The Antioxidant Status of Serum and Egg Yolk in Layer Fed with Mushroom Stembase (Flammulina velutipes)

Mo Chen1, Shad Mahfuz1, 2, Yan Cui1, Liying Jia1, Zhongjun Liu3 and Hui Song1, 4*

1School of Life Science, Jilin Agricultural University, Changchun, Jilin, P.R. China.

2Department of Animal Nutrition, Sylhet Agricultural University, Sylhet-3100, Bangladesh.

3College of Chinese Medicine Materials, Jilin Agricultural University, Changchun, Jilin, P.R. China.
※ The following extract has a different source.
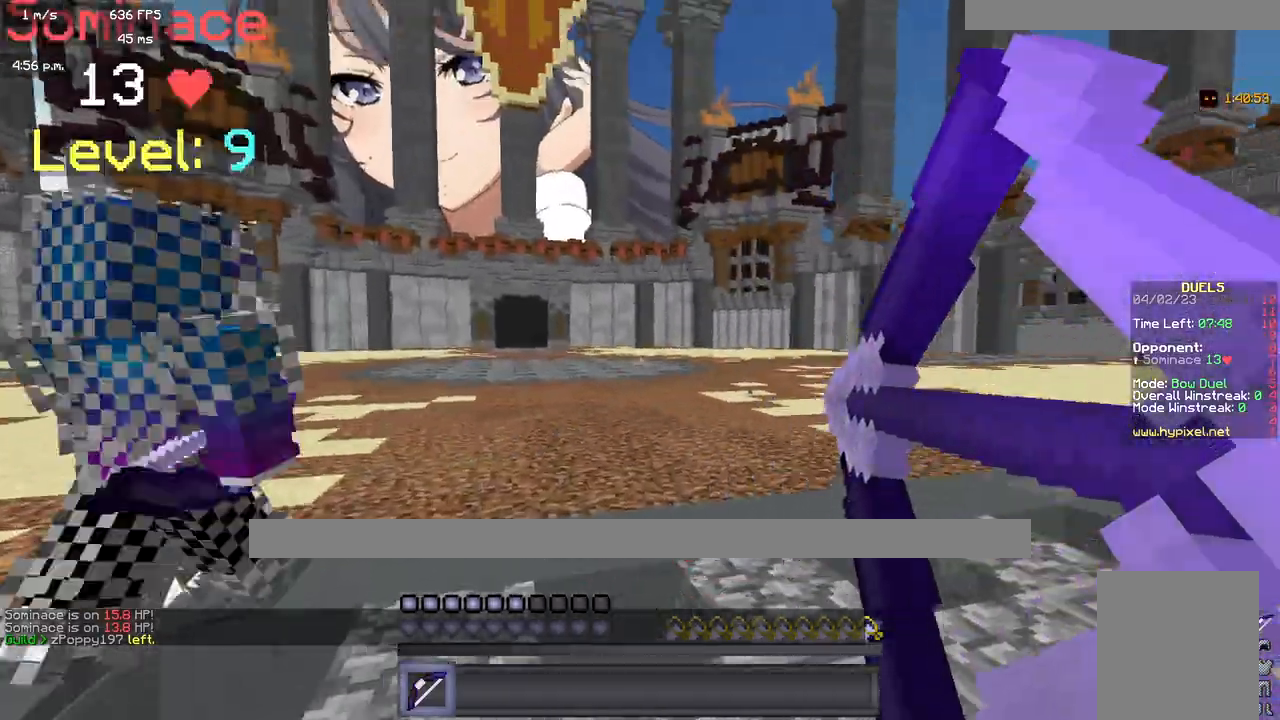
{"keys": ["d", "w"], "mouse": [], "events": [[350, "d", "up"], [450, "mouse_right", "up"], [467, "d", "down"]]}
4Engineering Research Center of Chinese Ministry of Education for Edible and Medicinal Fungi, Changchun 130118, China.

ABSTRACT

The objective of this study was to evaluate the antioxidant properties of serum and egg yolk in ISA Brown layer hens fed with mushroom (Flammulina velutipes) stembase (FVS). A total 150 hens of 30 wk old were grouped into 5 equal treatments with 5 replications of 6 hens each. Dietary treatments included basal diet as a control group; control diet including antibiotic (0.05% flavomycin) as an antibiotic group; 2% FVS fed group; 4% FVS fed group and 6%FVS fed group. The experimental duration was total 63 days, from 30 wk to 39 wk. Serum total antioxidant (T-AOC) was significantly higher (P<0.05) in 6%FVS than control; glutathione peroxidase (GSH-Px) was significantly higher (P<0.05) in FVS fed groups and control groups than in the antibiotic fed group; Malondialdehyde (MDA) was significantly lower (P<0.05) in FVS fed groups and antibiotic groups than in the control fed group. However, there was no significant difference were observed for serum total superoxide dismutase (T-SOD) in among experimental groups. Yolk antioxidant T-AOC and T-SOD were significantly higher (P<0.05) in 4%FVS than the control group and antibiotic fed groups; MDA was significantly lower (P<0.05) in FVS fed groups than antibiotic group and control fed groups. Mushroom stembase can be used as a dietary supplement at 6% level to improve the antioxidant capacity of serum and egg yolk in ISA Brown laying hens.


Article Information

Received 22 June 2018

Revised 01 March 2019

Accepted 19 April 2019

Available online 07 October 2019

Authors’ Contribution

MC conducted this experiment work under the supervision of ZL and HS. YC and LJ helped in mushroom preparation, experimental diet and participated in the animal experiment. MC, YC and LJ worked with lab test. SM, MC and LJ helped in statistical analysis and formatting the manuscript.

Key words

Feed supplement, laying hens, mushroom stembase, serum antioxidant, yolk antioxidant

DOI: https://dx.doi.org/10.17582/journal.pjz/2020.52.1.sc6

* Corresponding author: songhuisk@jlau.edu.cn

0030-9923/2020/0001-0389 $ 9.00/0

Copyright 2020 Zoological Society of Pakistan



Antioxidants are a group of compounds that inhibit oxidation and reduce free radicals directly or indirectly in body system (Liu et al., 2014). Oxidation and generation of free radicals are part of the normal body metabolites in the host organisms. In any environmental stress, these highly reactive chemicals can be overproduced and may cause abnormalities and dysfunction of the body system (Liu et al., 2014). Excessive free radicals can affect animal performance and even lead to the development of diseases (Moncol, 2007). In addition, Mujahid (2007) and Zhao (2011) reported that the antioxidant status can improve production performance in birds. Oxidative stress in the body can be relieved by exogenous supplemental antioxidants (Rahman, 2007). However, several synthetic antioxidants have shown potential side effects such as liver damage and carcinogenesis, especially long-term use of synthetic antioxidants (Rautou, 2010). Therefore, exploring safe and natural antioxidants to defend against oxidative stress has become a body of research in recent years. The conventional use of butylated hydroxyanisole and butylated hydroxytoluene as synthetic antioxidants may have a public human hazard, so it is necessary to discover natural antioxidant products (Ser et al., 2016).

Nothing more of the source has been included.